El pasado miércoles, la presidenta anunció que enviará al Senado de la República una iniciativa con Proyecto de Decreto por el que se reforma el Artículo 127 de la Constitución Política para establecer que las pensiones de exfuncionarios de altos mandos de confianza no podrán exceder el 50% de las remuneraciones que percibe la titular del Ejecutivo Federal, que se traduce en 70,000 pesos.
Al precisar qué exfuncionarios serán sujetos a esta reforma, la presidenta explicó que solo es para aquellos trabajadores de confianza, varios de los que trabajaron poco tiempo en el gobierno y no se justifica que reciban montos de hasta un millón de pesos.
La presidenta confirmó que uno de los exfuncionarios que recibe una pensión millonaria es, José Ángel Gurría, exsecretario general de la Organización para la Cooperación y Desarrollo Económico (OCDE), excanciller y exdirector de Nacional Financiera.
“En efecto Gurría está entre las personas, él recibe una pensión de 120,000 mensuales como exfuncionario de Nafin. Ya que salió público, lo podemos decir”, refirió.

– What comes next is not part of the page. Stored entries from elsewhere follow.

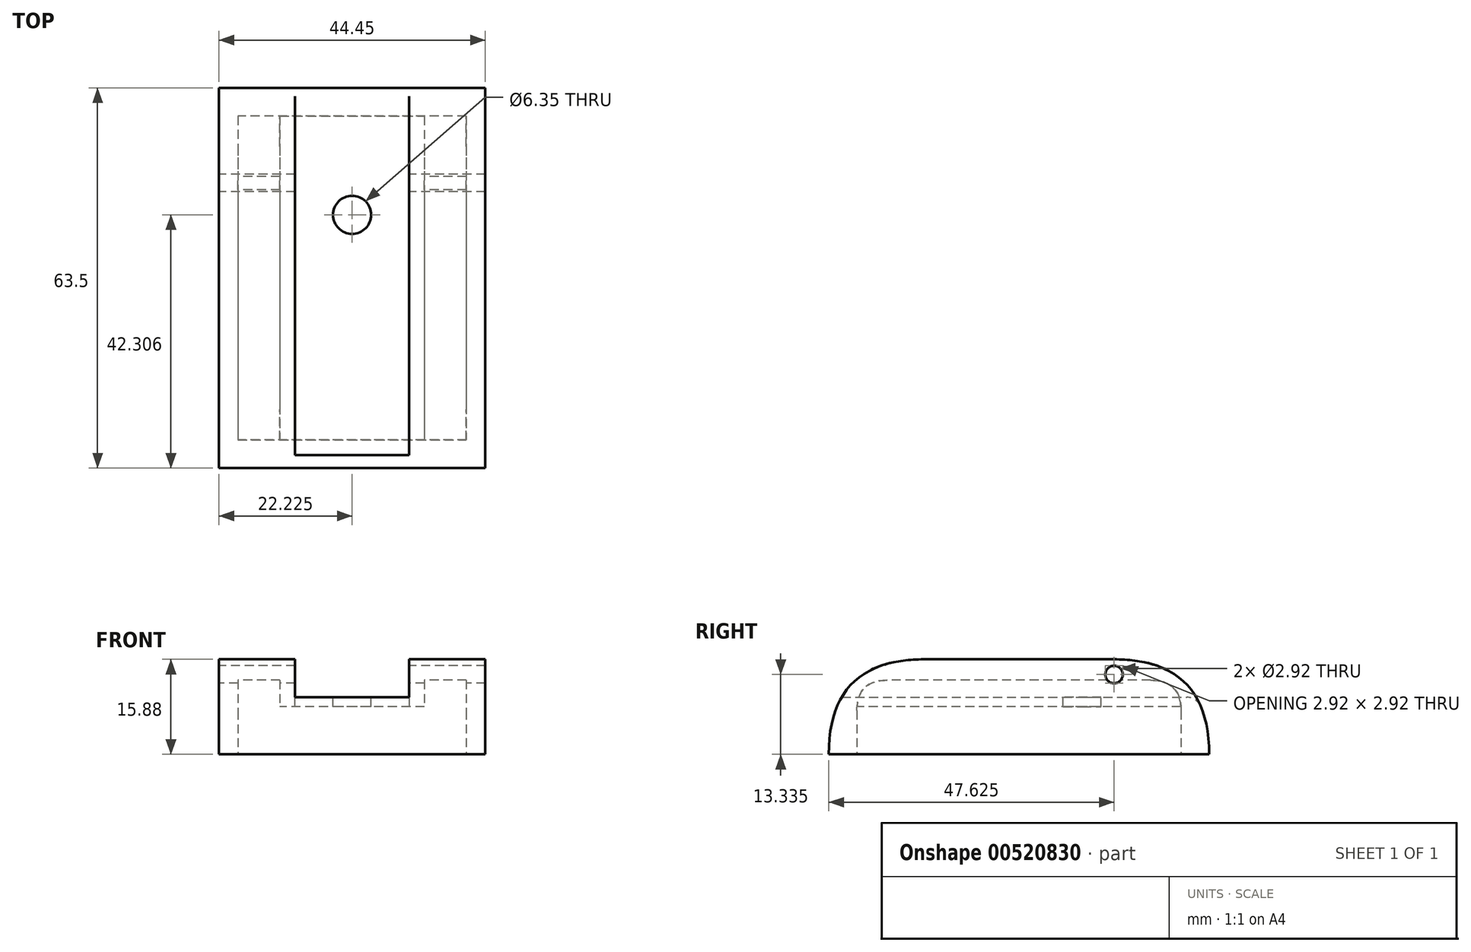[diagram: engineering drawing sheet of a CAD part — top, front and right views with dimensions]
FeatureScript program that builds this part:
annotation { "Feature Type Name" : "Feature", "Feature Type Description" : "" }
export const myFeature = defineFeature(function(context is Context, id is Id, definition is map)
    precondition{}
    {
        {
            var Q0;
            Q0=qCreatedBy(makeId("Top.planeOp"),FACE);
            var sketch = newSketch(context, id + "F0", { "sketchPlane" : qUnion([Q0])});
            skLineSegment(sketch, "E0.bottom", {"start": v(0, 0) * mm, "end": v(-44.45, 0) * mm});
            skLineSegment(sketch, "E0.top", {"start": v(0, 63.5) * mm, "end": v(-44.45, 63.5) * mm});
            skLineSegment(sketch, "E0.left", {"start": v(0, 0) * mm, "end": v(0, 63.5) * mm});
            skLineSegment(sketch, "E0.right", {"start": v(-44.45, 0) * mm, "end": v(-44.45, 63.5) * mm});
            skSolve(sketch);
        }
        {
            var Q0;
            Q0=makeQuery(id+"F0.imprint","IMPRINT",FACE,{"disambiguationData":[TD([[makeQuery(id+"F0.imprint","IMPRINT",EDGE,{"derivedFrom":sQuery(id+"F0.wireOp",EDGE,"E0.bottom")}),-1.0]])]});
            extrude(context, id + "F1", {"entities" : qUnion([Q0]), "depth" : 15.88 * mm, "offsetDistance" : 25.4 * mm});
        }
        {
            var Q0;
            Q0=makeQuery(id+"F1.opExtrude","CAP_FACE",FACE,{"disambiguationData":[OSD([sQuery(id+"F0.wireOp",EDGE,"E0.bottom"),sQuery(id+"F0.wireOp",EDGE,"E0.top"),sQuery(id+"F0.wireOp",EDGE,"E0.left"),sQuery(id+"F0.wireOp",EDGE,"E0.right")])],"isStart":false});
            var sketch = newSketch(context, id + "F2", { "sketchPlane" : qUnion([Q0])});
            skLineSegment(sketch, "E1.bottom", {"start": v(0, 0) * mm, "end": v(-12.7, 0) * mm});
            skLineSegment(sketch, "E1.top", {"start": v(0, 63.5) * mm, "end": v(-12.7, 63.5) * mm});
            skLineSegment(sketch, "E1.left", {"start": v(0, 0) * mm, "end": v(0, 63.5) * mm});
            skLineSegment(sketch, "E1.right", {"start": v(-12.7, 0) * mm, "end": v(-12.7, 63.5) * mm});
            skLineSegment(sketch, "E2.bottom", {"start": v(-44.45, 0) * mm, "end": v(-31.75, 0) * mm});
            skLineSegment(sketch, "E2.top", {"start": v(-44.45, 63.5) * mm, "end": v(-31.75, 63.5) * mm});
            skLineSegment(sketch, "E2.left", {"start": v(-44.45, 0) * mm, "end": v(-44.45, 63.5) * mm});
            skLineSegment(sketch, "E2.right", {"start": v(-31.75, 0) * mm, "end": v(-31.75, 63.5) * mm});
            skSolve(sketch);
        }
        {
            var Q0;
            {var subQ0=sQuery(id+"F2.wireOp",EDGE,"E1.right");Q0=makeQuery(id+"F2.imprint","IMPRINT",FACE,{"disambiguationData":[TD([[makeQuery(id+"F2.imprint","IMPRINT",EDGE,{"derivedFrom":subQ0}),1.0]])]});}
            extrude(context, id + "F3", {"entities" : qUnion([Q0]), "operationType" : NewBodyOperationType.REMOVE, "oppositeDirection" : true, "depth" : 6.35 * mm, "offsetDistance" : 25.4 * mm});
        }
        {
            var Q0;
            {var subQ0=sQuery(id+"F0.wireOp",EDGE,"E0.left");var subQ1=sQuery(id+"F0.wireOp",EDGE,"E0.top");Q0=makeQuery(id+"F3.boolean.opBoolean","SPLIT",EDGE,{"disambiguationData":[TD([makeQuery(id+"F1.opExtrude","SWEPT_FACE",FACE,{"disambiguationData":[OSD([subQ0])]})])],"derivedFrom":makeQuery(id+"F1.opExtrude","CAP_EDGE",EDGE,{"disambiguationData":[OSD([subQ1])],"isStart":false})});}
            var Q1;
            {var subQ0=sQuery(id+"F0.wireOp",EDGE,"E0.right");var subQ1=sQuery(id+"F0.wireOp",EDGE,"E0.top");Q1=makeQuery(id+"F3.boolean.opBoolean","SPLIT",EDGE,{"disambiguationData":[TD([makeQuery(id+"F1.opExtrude","SWEPT_FACE",FACE,{"disambiguationData":[OSD([subQ0])]})])],"derivedFrom":makeQuery(id+"F1.opExtrude","CAP_EDGE",EDGE,{"disambiguationData":[OSD([subQ1])],"isStart":false})});}
            var Q2;
            {var subQ0=sQuery(id+"F0.wireOp",EDGE,"E0.bottom");var subQ1=sQuery(id+"F0.wireOp",EDGE,"E0.left");Q2=makeQuery(id+"F3.boolean.opBoolean","SPLIT",EDGE,{"disambiguationData":[TD([makeQuery(id+"F1.opExtrude","SWEPT_FACE",FACE,{"disambiguationData":[OSD([subQ1])]})])],"derivedFrom":makeQuery(id+"F1.opExtrude","CAP_EDGE",EDGE,{"disambiguationData":[OSD([subQ0])],"isStart":false})});}
            var Q3;
            {var subQ0=sQuery(id+"F0.wireOp",EDGE,"E0.bottom");var subQ1=sQuery(id+"F0.wireOp",EDGE,"E0.right");Q3=makeQuery(id+"F3.boolean.opBoolean","SPLIT",EDGE,{"disambiguationData":[TD([makeQuery(id+"F1.opExtrude","SWEPT_FACE",FACE,{"disambiguationData":[OSD([subQ1])]})])],"derivedFrom":makeQuery(id+"F1.opExtrude","CAP_EDGE",EDGE,{"disambiguationData":[OSD([subQ0])],"isStart":false})});}
            fillet(context, id + "F4", {"entities" : qUnion([Q0, Q1, Q2, Q3]), "radius" : 15.88 * mm, "tangentPropagation" : true, "rho" : 0.5, "crossSection" : FilletCrossSection.CONIC, "allowEdgeOverflow" : false});
        }
        {
            var Q0;
            Q0=makeQuery(id+"F3.boolean.opBoolean","COPY",FACE,{"derivedFrom":makeQuery(id+"F3.opExtrude","CAP_FACE",FACE,{"disambiguationData":[OSD([sQuery(id+"F0.wireOp",EDGE,"E0.bottom"),sQuery(id+"F0.wireOp",EDGE,"E0.top"),sQuery(id+"F2.wireOp",EDGE,"E1.right"),sQuery(id+"F2.wireOp",EDGE,"E2.right")])],"isStart":false})});
            var sketch = newSketch(context, id + "F5", { "sketchPlane" : qUnion([Q0])});
            skLineSegment(sketch, "E3", {"start": v(-12.7, 61.36) * mm, "end": v(-12.7, 42.3) * mm});
            skLineSegment(sketch, "E4", {"start": v(-12.7, 42.3) * mm, "end": v(-22.23, 42.3) * mm});
            skLineSegment(sketch, "E5", {"start": v(-22.23, 42.3) * mm, "end": v(-31.75, 42.3) * mm});
            skCircle(sketch, "E6", {"center": v(-22.23, 42.3) * mm, "radius": 3.18 * mm});
            skSolve(sketch);
        }
        {
            var Q0;
            {var subQ0=sQuery(id+"F5.wireOp",EDGE,"E5");var subQ1=sQuery(id+"F5.wireOp",EDGE,"E4");var subQ2=makeQuery(id+"F5.imprint","INTERSECT",VERTEX,{"derivedFrom":[subQ1,subQ0]});Q0=makeQuery(id+"F5.imprint","IMPRINT",FACE,{"disambiguationData":[TD([[makeQuery(id+"F5.imprint","IMPRINT",EDGE,{"disambiguationData":[TD([[subQ2,1.0]])],"derivedFrom":subQ1}),1.0]])]});}
            var Q1;
            {var subQ0=sQuery(id+"F5.wireOp",EDGE,"E5");var subQ1=sQuery(id+"F5.wireOp",EDGE,"E4");var subQ2=makeQuery(id+"F5.imprint","INTERSECT",VERTEX,{"derivedFrom":[subQ1,subQ0]});Q1=makeQuery(id+"F5.imprint","IMPRINT",FACE,{"disambiguationData":[TD([[makeQuery(id+"F5.imprint","IMPRINT",EDGE,{"disambiguationData":[TD([[subQ2,1.0]])],"derivedFrom":subQ1}),-1.0]])]});}
            extrude(context, id + "F6", {"entities" : qUnion([Q0, Q1]), "operationType" : NewBodyOperationType.REMOVE, "oppositeDirection" : true, "depth" : 25.4 * mm, "offsetDistance" : 25.4 * mm});
        }
        {
            var Q0;
            Q0=makeQuery(id+"F1.opExtrude","CAP_FACE",FACE,{"disambiguationData":[OSD([sQuery(id+"F0.wireOp",EDGE,"E0.bottom"),sQuery(id+"F0.wireOp",EDGE,"E0.top"),sQuery(id+"F0.wireOp",EDGE,"E0.left"),sQuery(id+"F0.wireOp",EDGE,"E0.right")])],"isStart":true});
            var sketch = newSketch(context, id + "F7", { "sketchPlane" : qUnion([Q0])});
            skLineSegment(sketch, "E7", {"start": v(-44.45, 0) * mm, "end": v(-44.45, -4.7) * mm});
            skLineSegment(sketch, "E8", {"start": v(-44.45, -4.7) * mm, "end": v(-41.28, -4.7) * mm});
            skLineSegment(sketch, "E9", {"start": v(0, -63.5) * mm, "end": v(0, -58.8) * mm});
            skLineSegment(sketch, "E10", {"start": v(0, -58.8) * mm, "end": v(-3.17, -58.8) * mm});
            skLineSegment(sketch, "E11.bottom", {"start": v(-3.17, -58.8) * mm, "end": v(-41.27, -58.8) * mm});
            skLineSegment(sketch, "E11.top", {"start": v(-3.18, -4.7) * mm, "end": v(-41.28, -4.7) * mm});
            skLineSegment(sketch, "E11.left", {"start": v(-3.17, -58.8) * mm, "end": v(-3.18, -4.7) * mm});
            skLineSegment(sketch, "E11.right", {"start": v(-41.27, -58.8) * mm, "end": v(-41.27, -4.7) * mm});
            skSolve(sketch);
        }
        {
            var Q0;
            Q0=makeQuery(id+"F7.imprint","IMPRINT",FACE,{"disambiguationData":[TD([[makeQuery(id+"F7.imprint","IMPRINT",EDGE,{"derivedFrom":sQuery(id+"F7.wireOp",EDGE,"E11.bottom")}),-1.0]])]});
            extrude(context, id + "F8", {"entities" : qUnion([Q0]), "operationType" : NewBodyOperationType.REMOVE, "oppositeDirection" : true, "depth" : 7.94 * mm, "offsetDistance" : 25.4 * mm});
        }
        {
            var Q0;
            Q0=makeQuery(id+"F8.boolean.opBoolean","COPY",FACE,{"derivedFrom":makeQuery(id+"F8.opExtrude","CAP_FACE",FACE,{"disambiguationData":[OSD([sQuery(id+"F0.wireOp",EDGE,"E0.bottom"),sQuery(id+"F0.wireOp",EDGE,"E0.top"),sQuery(id+"F0.wireOp",EDGE,"E0.left"),sQuery(id+"F0.wireOp",EDGE,"E0.right"),sQuery(id+"F5.wireOp",EDGE,"E6"),sQuery(id+"F7.wireOp",EDGE,"E11.bottom"),sQuery(id+"F7.wireOp",EDGE,"E11.top"),sQuery(id+"F7.wireOp",EDGE,"E11.left"),sQuery(id+"F7.wireOp",EDGE,"E11.right")])],"isStart":false})});
            var sketch = newSketch(context, id + "F9", { "sketchPlane" : qUnion([Q0])});
            skLineSegment(sketch, "E12.bottom", {"start": v(-41.27, -58.8) * mm, "end": v(-34.29, -58.8) * mm});
            skLineSegment(sketch, "E12.top", {"start": v(-41.28, -4.7) * mm, "end": v(-34.29, -4.7) * mm});
            skLineSegment(sketch, "E12.left", {"start": v(-41.27, -58.8) * mm, "end": v(-41.28, -4.7) * mm});
            skLineSegment(sketch, "E12.right", {"start": v(-34.29, -58.8) * mm, "end": v(-34.29, -4.7) * mm});
            skLineSegment(sketch, "E13.bottom", {"start": v(-3.17, -58.8) * mm, "end": v(-10.16, -58.8) * mm});
            skLineSegment(sketch, "E13.top", {"start": v(-3.18, -4.7) * mm, "end": v(-10.16, -4.7) * mm});
            skLineSegment(sketch, "E13.left", {"start": v(-3.17, -58.8) * mm, "end": v(-3.18, -4.7) * mm});
            skLineSegment(sketch, "E13.right", {"start": v(-10.16, -58.8) * mm, "end": v(-10.16, -4.7) * mm});
            skSolve(sketch);
        }
        {
            var Q0;
            Q0=makeQuery(id+"F9.imprint","IMPRINT",FACE,{"disambiguationData":[TD([[makeQuery(id+"F9.imprint","IMPRINT",EDGE,{"derivedFrom":sQuery(id+"F9.wireOp",EDGE,"E12.bottom")}),-1.0]])]});
            var Q1;
            Q1=makeQuery(id+"F9.imprint","IMPRINT",FACE,{"disambiguationData":[TD([[makeQuery(id+"F9.imprint","IMPRINT",EDGE,{"derivedFrom":sQuery(id+"F9.wireOp",EDGE,"E13.bottom")}),-1.0]])]});
            extrude(context, id + "F10", {"entities" : qUnion([Q0, Q1]), "operationType" : NewBodyOperationType.REMOVE, "oppositeDirection" : true, "depth" : 4.44 * mm, "offsetDistance" : 25.4 * mm});
        }
        {
            var Q0;
            Q0=makeQuery(id+"F10.boolean.opBoolean","COPY",EDGE,{"derivedFrom":makeQuery(id+"F10.opExtrude","CAP_EDGE",EDGE,{"disambiguationData":[OSD([sQuery(id+"F9.wireOp",EDGE,"E12.top")])],"isStart":false})});
            var Q1;
            Q1=makeQuery(id+"F10.boolean.opBoolean","COPY",EDGE,{"derivedFrom":makeQuery(id+"F10.opExtrude","CAP_EDGE",EDGE,{"disambiguationData":[OSD([sQuery(id+"F9.wireOp",EDGE,"E12.bottom")])],"isStart":false})});
            fillet(context, id + "F11", {"entities" : qUnion([Q0, Q1]), "radius" : 5.08 * mm, "tangentPropagation" : true, "rho" : 0.5, "crossSection" : FilletCrossSection.CONIC, "allowEdgeOverflow" : false});
        }
        {
            var Q0;
            {var subQ0=sQuery(id+"F0.wireOp",EDGE,"E0.right");var subQ1=makeQuery(id+"F1.opExtrude","SWEPT_FACE",FACE,{"disambiguationData":[OSD([subQ0])]});var subQ2=sQuery(id+"F0.wireOp",EDGE,"E0.bottom");Q0=makeQuery(id+"F4.opFillet","BLEND_EDGE",EDGE,{"blendedFrom":[makeQuery(id+"F3.boolean.opBoolean","SPLIT",EDGE,{"disambiguationData":[TD([subQ1])],"derivedFrom":makeQuery(id+"F1.opExtrude","CAP_EDGE",EDGE,{"disambiguationData":[OSD([subQ2])],"isStart":false})}),subQ1],"blendedInto":[subQ1]});}
            var Q1;
            {var subQ0=makeQuery(id+"F3.opExtrude","SWEPT_FACE",FACE,{"disambiguationData":[OSD([sQuery(id+"F2.wireOp",EDGE,"E2.right")])]});var subQ1=sQuery(id+"F0.wireOp",EDGE,"E0.bottom");var subQ2=sQuery(id+"F0.wireOp",EDGE,"E0.right");Q1=makeQuery(id+"F4.opFillet","BLEND_EDGE",EDGE,{"blendedFrom":[makeQuery(id+"F3.boolean.opBoolean","SPLIT",EDGE,{"disambiguationData":[TD([makeQuery(id+"F1.opExtrude","SWEPT_FACE",FACE,{"disambiguationData":[OSD([subQ2])]})])],"derivedFrom":makeQuery(id+"F1.opExtrude","CAP_EDGE",EDGE,{"disambiguationData":[OSD([subQ1])],"isStart":false})}),makeQuery(id+"F3.boolean.opBoolean","COPY",FACE,{"derivedFrom":subQ0})],"blendedInto":[makeQuery(id+"F3.boolean.opBoolean","COPY",FACE,{"derivedFrom":subQ0})]});}
            var Q2;
            {var subQ0=sQuery(id+"F2.wireOp",EDGE,"E2.right");var subQ1=sQuery(id+"F0.wireOp",EDGE,"E0.top");var subQ2=sQuery(id+"F0.wireOp",EDGE,"E0.bottom");var subQ3=sQuery(id+"F0.wireOp",EDGE,"E0.right");Q2=makeQuery(id+"F4.opFillet","BLEND_EDGE",EDGE,{"blendedFrom":[makeQuery(id+"F3.boolean.opBoolean","SPLIT",EDGE,{"disambiguationData":[TD([makeQuery(id+"F1.opExtrude","SWEPT_FACE",FACE,{"disambiguationData":[OSD([subQ3])]})])],"derivedFrom":makeQuery(id+"F1.opExtrude","CAP_EDGE",EDGE,{"disambiguationData":[OSD([subQ2])],"isStart":false})}),makeQuery(id+"F3.boolean.opBoolean","COPY",FACE,{"derivedFrom":makeQuery(id+"F3.opExtrude","CAP_FACE",FACE,{"disambiguationData":[OSD([subQ2,subQ1,sQuery(id+"F2.wireOp",EDGE,"E1.right"),subQ0])],"isStart":false})})],"blendedInto":[makeQuery(id+"F3.boolean.opBoolean","COPY",FACE,{"derivedFrom":makeQuery(id+"F3.opExtrude","CAP_FACE",FACE,{"disambiguationData":[OSD([subQ2,subQ1,sQuery(id+"F2.wireOp",EDGE,"E1.right"),subQ0])],"isStart":false})})]});}
            var Q3;
            {var subQ0=sQuery(id+"F0.wireOp",EDGE,"E0.bottom");var subQ1=sQuery(id+"F0.wireOp",EDGE,"E0.right");Q3=makeQuery(id+"F4.opFillet","BLEND_EDGE",EDGE,{"blendedFrom":[makeQuery(id+"F3.boolean.opBoolean","SPLIT",EDGE,{"disambiguationData":[TD([makeQuery(id+"F1.opExtrude","SWEPT_FACE",FACE,{"disambiguationData":[OSD([subQ1])]})])],"derivedFrom":makeQuery(id+"F1.opExtrude","CAP_EDGE",EDGE,{"disambiguationData":[OSD([subQ0])],"isStart":false})}),makeQuery(id+"F3.boolean.opBoolean","COPY",FACE,{"derivedFrom":makeQuery(id+"F3.opExtrude","SWEPT_FACE",FACE,{"disambiguationData":[OSD([sQuery(id+"F2.wireOp",EDGE,"E1.right")])]})})],"blendedInto":[makeQuery(id+"F3.boolean.opBoolean","COPY",FACE,{"derivedFrom":makeQuery(id+"F3.opExtrude","SWEPT_FACE",FACE,{"disambiguationData":[OSD([sQuery(id+"F2.wireOp",EDGE,"E1.right")])]})})]});}
            var Q4;
            {var subQ0=sQuery(id+"F0.wireOp",EDGE,"E0.left");var subQ1=sQuery(id+"F0.wireOp",EDGE,"E0.bottom");var subQ2=sQuery(id+"F0.wireOp",EDGE,"E0.right");Q4=makeQuery(id+"F4.opFillet","BLEND_EDGE",EDGE,{"blendedFrom":[makeQuery(id+"F3.boolean.opBoolean","SPLIT",EDGE,{"disambiguationData":[TD([makeQuery(id+"F1.opExtrude","SWEPT_FACE",FACE,{"disambiguationData":[OSD([subQ2])]})])],"derivedFrom":makeQuery(id+"F1.opExtrude","CAP_EDGE",EDGE,{"disambiguationData":[OSD([subQ1])],"isStart":false})}),makeQuery(id+"F1.opExtrude","SWEPT_FACE",FACE,{"disambiguationData":[OSD([subQ0])]})],"blendedInto":[makeQuery(id+"F1.opExtrude","SWEPT_FACE",FACE,{"disambiguationData":[OSD([subQ0])]})]});}
            var Q5;
            Q5=makeQuery(id+"F8.boolean.opBoolean","COPY",EDGE,{"derivedFrom":makeQuery(id+"F8.opExtrude","CAP_EDGE",EDGE,{"disambiguationData":[OSD([sQuery(id+"F7.wireOp",EDGE,"E11.top")])],"isStart":true})});
            var Q6;
            Q6=makeQuery(id+"F8.boolean.opBoolean","COPY",EDGE,{"derivedFrom":makeQuery(id+"F8.opExtrude","CAP_EDGE",EDGE,{"disambiguationData":[OSD([sQuery(id+"F7.wireOp",EDGE,"E11.bottom")])],"isStart":true})});
            var Q7;
            {var subQ0=sQuery(id+"F2.wireOp",EDGE,"E1.right");var subQ1=sQuery(id+"F0.wireOp",EDGE,"E0.top");var subQ2=sQuery(id+"F0.wireOp",EDGE,"E0.bottom");var subQ3=sQuery(id+"F0.wireOp",EDGE,"E0.left");Q7=makeQuery(id+"F4.opFillet","BLEND_EDGE",EDGE,{"blendedFrom":[makeQuery(id+"F3.boolean.opBoolean","SPLIT",EDGE,{"disambiguationData":[TD([makeQuery(id+"F1.opExtrude","SWEPT_FACE",FACE,{"disambiguationData":[OSD([subQ3])]})])],"derivedFrom":makeQuery(id+"F1.opExtrude","CAP_EDGE",EDGE,{"disambiguationData":[OSD([subQ1])],"isStart":false})}),makeQuery(id+"F3.boolean.opBoolean","COPY",FACE,{"derivedFrom":makeQuery(id+"F3.opExtrude","CAP_FACE",FACE,{"disambiguationData":[OSD([subQ2,subQ1,subQ0,sQuery(id+"F2.wireOp",EDGE,"E2.right")])],"isStart":false})})],"blendedInto":[makeQuery(id+"F3.boolean.opBoolean","COPY",FACE,{"derivedFrom":makeQuery(id+"F3.opExtrude","CAP_FACE",FACE,{"disambiguationData":[OSD([subQ2,subQ1,subQ0,sQuery(id+"F2.wireOp",EDGE,"E2.right")])],"isStart":false})})]});}
            fillet(context, id + "F12", {"entities" : qUnion([Q0, Q1, Q2, Q3, Q4, Q5, Q6, Q7]), "radius" : 2.54 * mm, "tangentPropagation" : true, "allowEdgeOverflow" : false});
        }
        {
            var Q0;
            Q0=makeQuery(id+"F1.opExtrude","SWEPT_FACE",FACE,{"disambiguationData":[OSD([sQuery(id+"F0.wireOp",EDGE,"E0.right")])]});
            var sketch = newSketch(context, id + "F13", { "sketchPlane" : qUnion([Q0])});
            skCircle(sketch, "E14", {"center": v(-47.63, 13.33) * mm, "radius": 1.46 * mm});
            skSolve(sketch);
        }
        {
            var Q0;
            {var subQ0=sQuery(id+"F13.wireOp",EDGE,"E14");var subQ1=sQuery(id+"F0.wireOp",EDGE,"E0.right");var subQ2=makeQuery(id+"F1.opExtrude","SWEPT_FACE",FACE,{"disambiguationData":[OSD([subQ1])]});var subQ3=subQ2;var subQ4=makeQuery(id+"F12.opFillet","BLEND_EDGE",EDGE,{"blendedFrom":[makeQuery(id+"F1.opExtrude","CAP_EDGE",EDGE,{"disambiguationData":[OSD([subQ1])],"isStart":false}),subQ3],"blendedInto":[subQ3]});var subQ5=makeQuery(id+"F13.imprint","INTERSECT",VERTEX,{"derivedFrom":[subQ4,subQ0]});Q0=makeQuery(id+"F13.imprint","IMPRINT",FACE,{"disambiguationData":[TD([[makeQuery(id+"F13.imprint","IMPRINT",EDGE,{"disambiguationData":[TD([[subQ5,1.0]])],"derivedFrom":subQ0}),1.0]])]});}
            var Q1;
            {var subQ0=sQuery(id+"F13.wireOp",EDGE,"E14");var subQ1=sQuery(id+"F0.wireOp",EDGE,"E0.right");var subQ2=makeQuery(id+"F1.opExtrude","SWEPT_FACE",FACE,{"disambiguationData":[OSD([subQ1])]});var subQ3=subQ2;var subQ4=makeQuery(id+"F12.opFillet","BLEND_EDGE",EDGE,{"blendedFrom":[makeQuery(id+"F1.opExtrude","CAP_EDGE",EDGE,{"disambiguationData":[OSD([subQ1])],"isStart":false}),subQ3],"blendedInto":[subQ3]});var subQ5=makeQuery(id+"F13.imprint","INTERSECT",VERTEX,{"derivedFrom":[subQ4,subQ0]});Q1=makeQuery(id+"F13.imprint","IMPRINT",FACE,{"disambiguationData":[TD([[makeQuery(id+"F13.imprint","IMPRINT",EDGE,{"disambiguationData":[TD([[subQ5,-1.0]])],"derivedFrom":subQ0}),1.0]])]});}
            extrude(context, id + "F14", {"entities" : qUnion([Q0, Q1]), "operationType" : NewBodyOperationType.REMOVE, "oppositeDirection" : true, "depth" : 76.2 * mm, "offsetDistance" : 25.4 * mm});
        }
    });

Para la presidenta Sheinbaum es un exceso y un abuso que algunos altos exfuncionarios reciban pensiones millonarias como es el caso de Gurría.
“¿Cuánto ganaría como director de la Organización para la Cooperación y Desarrollo Económico?”, preguntó la presidenta sobre el también exfuncionario del gobierno de Ernesto Zedillo.
Adelantó que analizará qué información puede darse a conocer sobre otros que son beneficiarios de altas pensiones y que si la reforma que enviará al Legislativo es aprobada, tendrán un tope en el monto que reciben.